Unasserted triples, Contexts and things that go bump in the night. from Pat Hayes on 2002-03-20 (w3c-rdfcore-wg@w3.org from March 2002)

From: Pat Hayes <phayes@ai.uwf.edu>
Date: Tue, 19 Mar 2002 23:51:49 -0800
To: w3c-rdfcore-wg@w3.org
Message-Id: <p05101405b8bdef6ad5f3@[130.107.66.138]>
1. Introduction: why bother?

RDF(S) is proposed to be a 'foundation layer' for the semantic web. 
Exactly what this means isn't entirely clear, but the Webont WG have 
in mind that 'higher' levels, involving more expressive languages, in 
particular the hypothetical OWL (1) should be semantic extensions of 
RDF, rather in the way that RDFS is, ie that one can get to the 
content of those higher levels by imposing extra semantic constraints 
on RDF syntax, and also (2) they should be implementable as RDF 
triples stores, so that any OWL assertion is syntactically legal RDF 
and can be processed by an RDF engine, even if said engine has no 
idea what it means in OWL.

It turns out to be very tricky to satisfy both of these requirements 
at once, and may indeed be impossible if the requirements are given a 
very tight, strict interpretation. The problems, it is claimed, all 
arise from the oddities of RDF, and the 'blame' for these problems is 
widely perceived as being due to RDF's inherent peculiarities. These 
peculiarities include the free-wheeling nature of the graph syntax, 
which fails to conform to various kinds of 'regularity' which higher 
languages might wish to impose on syntax (eg no loops of property 
applications; only directed graph structures allowed in syntax; no 
properties of properties, etc.); the fact that class-membership in 
RDFS is a fully-fledged property (in contrast to many formal set 
theories which give the membership relation a special status to 
protect the system from the Russell paradox); and the fact that 
according to the model theory, all RDF triples make an assertion.

This last point is the main problem (in my view, the only real 
problem). If RDF had a way to include triples in a graph which were 
not asserted (but were being used by OWL to encode the syntax of 
other assertions which had a meaning in OWL which diverged from the 
meaning that they would have if they were regarded as RDF assertions) 
then most, or maybe all, these difficulties of 'layering' could be 
avoided.

2. Dark triples.

The simplest proposal is therefore to simply allow an RDF graph to 
contain triples which do not make any assertions. This allows such 
'dark triples' to be used by other languages to encode syntax for 
more complex expressions (or indeed for any other purpose, as far as 
RDF is concerned.). The point of this is that RDF triples can be used 
both to make some simple assertions and also as a datastructure, but 
these two uses tend to trip over one another. Allowing datastructures 
to be sets of dark triples frees them from accidentally making 
assertions that are inappropriate to the intentions of the user of 
the datatstructure.

> _Written exercise 1_:
Answer these questions about the message on unasserted triples:
(a) Which working group wants higher levels to be semantic extensions of RDF?
(b) According to the model theory, what do all RDF triples do?
(c) What name does the message give to triples that do not make any assertions?
> _Written exercise 2_:
Reproduce word for word everything in the message from "The simplest proposal" down to "the datatstructure.".
Work from the message above and nothing else.

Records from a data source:
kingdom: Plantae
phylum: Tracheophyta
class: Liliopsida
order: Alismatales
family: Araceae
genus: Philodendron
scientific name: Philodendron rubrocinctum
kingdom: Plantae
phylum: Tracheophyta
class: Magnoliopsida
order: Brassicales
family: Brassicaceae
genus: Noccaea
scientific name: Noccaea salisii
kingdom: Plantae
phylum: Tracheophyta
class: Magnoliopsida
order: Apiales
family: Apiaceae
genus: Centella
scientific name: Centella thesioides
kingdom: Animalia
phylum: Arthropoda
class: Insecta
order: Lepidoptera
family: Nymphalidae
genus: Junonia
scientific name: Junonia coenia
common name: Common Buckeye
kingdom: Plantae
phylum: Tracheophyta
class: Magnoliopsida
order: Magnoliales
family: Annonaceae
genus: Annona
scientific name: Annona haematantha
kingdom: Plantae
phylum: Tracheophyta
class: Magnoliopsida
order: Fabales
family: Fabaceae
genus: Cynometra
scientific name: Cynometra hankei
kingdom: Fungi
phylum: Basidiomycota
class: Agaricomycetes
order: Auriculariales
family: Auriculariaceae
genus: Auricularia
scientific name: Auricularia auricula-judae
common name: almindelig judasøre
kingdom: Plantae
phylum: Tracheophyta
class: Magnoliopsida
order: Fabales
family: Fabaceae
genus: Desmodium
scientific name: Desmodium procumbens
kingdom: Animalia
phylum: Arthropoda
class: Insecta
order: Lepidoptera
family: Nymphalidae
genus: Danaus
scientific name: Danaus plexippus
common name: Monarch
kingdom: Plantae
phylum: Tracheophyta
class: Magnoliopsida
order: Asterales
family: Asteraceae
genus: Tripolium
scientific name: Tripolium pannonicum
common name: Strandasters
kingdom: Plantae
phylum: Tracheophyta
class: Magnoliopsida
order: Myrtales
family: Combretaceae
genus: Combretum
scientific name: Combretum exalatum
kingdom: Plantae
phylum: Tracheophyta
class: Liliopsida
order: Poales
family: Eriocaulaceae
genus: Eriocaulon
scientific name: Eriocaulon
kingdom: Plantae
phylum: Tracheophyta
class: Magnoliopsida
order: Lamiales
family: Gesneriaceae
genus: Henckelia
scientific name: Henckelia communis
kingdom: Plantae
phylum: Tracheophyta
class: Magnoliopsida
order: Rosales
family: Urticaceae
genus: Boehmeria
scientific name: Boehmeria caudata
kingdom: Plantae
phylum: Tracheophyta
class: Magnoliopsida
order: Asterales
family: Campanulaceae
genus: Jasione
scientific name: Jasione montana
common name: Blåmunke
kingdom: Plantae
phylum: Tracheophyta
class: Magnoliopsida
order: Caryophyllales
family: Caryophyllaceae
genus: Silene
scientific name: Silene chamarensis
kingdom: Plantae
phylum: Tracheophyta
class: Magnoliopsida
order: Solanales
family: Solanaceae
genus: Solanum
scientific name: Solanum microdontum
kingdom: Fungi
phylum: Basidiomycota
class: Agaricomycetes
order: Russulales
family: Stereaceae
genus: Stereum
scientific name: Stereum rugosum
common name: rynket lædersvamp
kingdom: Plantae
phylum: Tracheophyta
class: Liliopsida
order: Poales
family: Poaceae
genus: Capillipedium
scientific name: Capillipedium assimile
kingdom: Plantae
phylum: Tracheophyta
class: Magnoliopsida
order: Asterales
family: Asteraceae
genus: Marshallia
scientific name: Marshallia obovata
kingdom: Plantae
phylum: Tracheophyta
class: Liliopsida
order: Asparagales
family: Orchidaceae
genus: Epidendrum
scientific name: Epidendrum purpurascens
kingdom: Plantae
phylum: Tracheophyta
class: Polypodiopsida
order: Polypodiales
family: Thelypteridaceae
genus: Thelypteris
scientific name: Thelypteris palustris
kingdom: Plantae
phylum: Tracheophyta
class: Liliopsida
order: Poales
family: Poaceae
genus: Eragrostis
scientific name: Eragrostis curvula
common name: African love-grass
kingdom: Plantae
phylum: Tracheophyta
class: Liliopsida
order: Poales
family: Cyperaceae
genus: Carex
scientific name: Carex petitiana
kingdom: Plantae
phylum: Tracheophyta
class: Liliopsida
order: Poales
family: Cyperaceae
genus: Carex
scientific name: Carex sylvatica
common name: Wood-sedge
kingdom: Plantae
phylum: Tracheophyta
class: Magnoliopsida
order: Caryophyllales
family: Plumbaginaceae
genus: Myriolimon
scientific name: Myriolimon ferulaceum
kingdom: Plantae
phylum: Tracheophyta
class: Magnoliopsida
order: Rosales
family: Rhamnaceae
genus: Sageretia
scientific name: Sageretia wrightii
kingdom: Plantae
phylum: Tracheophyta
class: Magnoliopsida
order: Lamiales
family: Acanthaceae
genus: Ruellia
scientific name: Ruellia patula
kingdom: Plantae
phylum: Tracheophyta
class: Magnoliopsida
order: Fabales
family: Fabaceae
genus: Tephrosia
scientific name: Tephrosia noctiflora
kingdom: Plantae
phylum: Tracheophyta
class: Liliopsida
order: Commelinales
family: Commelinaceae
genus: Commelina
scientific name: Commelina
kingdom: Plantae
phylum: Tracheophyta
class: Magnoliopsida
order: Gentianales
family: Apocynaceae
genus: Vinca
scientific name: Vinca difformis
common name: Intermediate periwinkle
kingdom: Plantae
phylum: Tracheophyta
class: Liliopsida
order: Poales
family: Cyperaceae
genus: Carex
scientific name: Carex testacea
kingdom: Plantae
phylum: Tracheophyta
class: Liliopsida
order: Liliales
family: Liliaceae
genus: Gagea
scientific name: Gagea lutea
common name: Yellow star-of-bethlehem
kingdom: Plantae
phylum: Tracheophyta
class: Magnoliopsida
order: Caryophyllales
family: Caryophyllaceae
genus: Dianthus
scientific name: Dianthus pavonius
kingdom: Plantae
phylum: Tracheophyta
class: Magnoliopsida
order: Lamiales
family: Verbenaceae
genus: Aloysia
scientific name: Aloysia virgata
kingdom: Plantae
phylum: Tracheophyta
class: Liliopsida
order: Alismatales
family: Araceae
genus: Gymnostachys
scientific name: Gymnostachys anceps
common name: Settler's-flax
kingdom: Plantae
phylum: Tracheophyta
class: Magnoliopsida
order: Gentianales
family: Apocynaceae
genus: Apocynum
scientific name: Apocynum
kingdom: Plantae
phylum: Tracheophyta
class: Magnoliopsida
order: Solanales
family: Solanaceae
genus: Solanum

> _Expected output 1_:
(a) The Webont WG
(b) They make an assertion.
(c) Dark triples

> _Expected output 2_:
The simplest proposal is therefore to simply allow an RDF graph to 
contain triples which do not make any assertions. This allows such 
'dark triples' to be used by other languages to encode syntax for 
more complex expressions (or indeed for any other purpose, as far as 
RDF is concerned.). The point of this is that RDF triples can be used 
both to make some simple assertions and also as a datastructure, but 
these two uses tend to trip over one another. Allowing datastructures 
to be sets of dark triples frees them from accidentally making 
assertions that are inappropriate to the intentions of the user of 
the datatstructure.